HATFIELD, United Kingdom (VOICE OF NAIJA) – Israeli airstrikes pounded locations across the Gaza Strip early Thursday, including parts of the south that Israel had declared as safe zones, heightening fears among more than 2 million Palestinians trapped in the territory that nowhere was safe.
In the nearly two weeks since a devastating Hamas rampage in southern Israel, the Israeli military has relentlessly attacked Gaza in response.
Even after Israel told Palestinians to evacuate the north and head to what it called “safe zones” in the south, strikes continued overnight throughout the densely populated territory.
A residential building in Khan Younis, a city in southern Gaza where hundreds of thousands of Palestinians had sought shelter, was among the places hit.
Medical personnel at Nasser Hospital said they received at least 12 dead and 40 wounded.
The bombardments came after Israel agreed Wednesday to allow Egypt to deliver limited humanitarian aid to Gaza, the first crack in a punishing 11-day siege. Many among Gaza’s 2.3 million residents have cut down to one meal a day and resorted to drinking dirty water.
READ ALSO: Hamas and Israel Trade Blame After Blast Kills Hundreds at Gaza Hospital
The announcement of a plan to bring water, food and other supplies into Gaza came as fury over a Tuesday night explosion at Gaza City’s al-Ahli Hospital spread across the Middle East. There were conflicting claims of who was behind the blast, which the Hamas-run Health Authority said had killed hundreds of Palestinians.

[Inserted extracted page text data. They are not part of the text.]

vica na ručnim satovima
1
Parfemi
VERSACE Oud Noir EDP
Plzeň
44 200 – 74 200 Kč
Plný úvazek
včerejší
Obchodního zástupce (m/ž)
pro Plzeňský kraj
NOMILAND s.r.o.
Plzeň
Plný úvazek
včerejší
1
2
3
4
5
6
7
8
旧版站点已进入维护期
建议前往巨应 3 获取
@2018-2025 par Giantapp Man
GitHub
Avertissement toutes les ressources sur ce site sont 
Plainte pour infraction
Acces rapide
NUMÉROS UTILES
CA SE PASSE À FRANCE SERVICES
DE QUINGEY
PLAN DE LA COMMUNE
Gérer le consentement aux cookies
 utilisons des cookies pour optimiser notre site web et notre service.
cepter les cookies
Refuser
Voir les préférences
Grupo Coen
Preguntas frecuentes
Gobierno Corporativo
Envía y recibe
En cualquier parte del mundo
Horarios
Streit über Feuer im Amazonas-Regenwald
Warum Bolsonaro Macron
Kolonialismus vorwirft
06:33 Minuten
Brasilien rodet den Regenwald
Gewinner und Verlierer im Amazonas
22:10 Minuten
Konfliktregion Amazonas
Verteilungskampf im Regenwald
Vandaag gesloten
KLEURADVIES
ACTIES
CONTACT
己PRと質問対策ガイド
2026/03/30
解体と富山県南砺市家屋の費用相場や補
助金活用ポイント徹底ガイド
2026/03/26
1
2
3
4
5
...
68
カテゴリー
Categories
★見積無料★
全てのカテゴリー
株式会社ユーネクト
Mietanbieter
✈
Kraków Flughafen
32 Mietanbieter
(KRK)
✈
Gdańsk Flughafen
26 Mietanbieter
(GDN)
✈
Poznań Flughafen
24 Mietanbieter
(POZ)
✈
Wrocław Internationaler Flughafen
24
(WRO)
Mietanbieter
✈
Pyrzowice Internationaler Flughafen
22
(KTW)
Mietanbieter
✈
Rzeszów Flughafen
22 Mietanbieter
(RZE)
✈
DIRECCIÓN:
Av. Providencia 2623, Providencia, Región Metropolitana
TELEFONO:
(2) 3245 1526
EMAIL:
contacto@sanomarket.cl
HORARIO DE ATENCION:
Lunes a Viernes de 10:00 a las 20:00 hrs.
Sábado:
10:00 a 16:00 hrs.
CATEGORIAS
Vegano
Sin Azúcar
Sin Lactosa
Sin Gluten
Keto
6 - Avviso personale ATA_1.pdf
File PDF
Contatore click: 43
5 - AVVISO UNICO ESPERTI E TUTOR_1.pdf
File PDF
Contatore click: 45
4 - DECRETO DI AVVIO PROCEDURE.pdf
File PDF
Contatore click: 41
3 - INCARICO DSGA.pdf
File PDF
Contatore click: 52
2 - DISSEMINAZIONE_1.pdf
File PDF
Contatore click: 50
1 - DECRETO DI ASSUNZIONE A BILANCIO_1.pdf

Hamas officials in Gaza blamed an Israeli airstrike, saying hundreds were killed. Israel denied it was involved and released a flurry of video, audio and other information that it said showed the blast was instead due to a rocket misfire by Islamic Jihad, another militant group operating in Gaza. Islamic Jihad dismissed the Israeli claim.
The Associated Press has not independently verified any of the claims or evidence.
U.S. President Joe Biden, who visited Israel on Wednesday, said data from his Defense Department showed the explosion was not likely caused by an Israeli airstrike.
The White House later said an analysis of “overhead imagery, intercepts and open-source information” showed Israel was not behind the attack. But the U.S. continues to collect evidence.
Video from the scene showed the hospital grounds strewn with torn bodies, many of them young children. Hundreds of wounded were rushed to Gaza City’s main hospital, where doctors already facing critical supply shortages were sometimes forced to perform surgery on the floors, often without anesthesia.
More than 1 million Palestinians, roughly half of Gaza’s population, have fled their homes in Gaza City and other places in the northern part of the territory since Israel told them to evacuate. Most have crowded into U.N.-run school shelters or the homes of relatives.
Following early Thursday’s airstrikes, sirens wailed as emergency crews rushed to rescue survivors from a building in Khan Younis, where many residents were believed trapped under misshapen bed frames, broken furniture and cement chunks.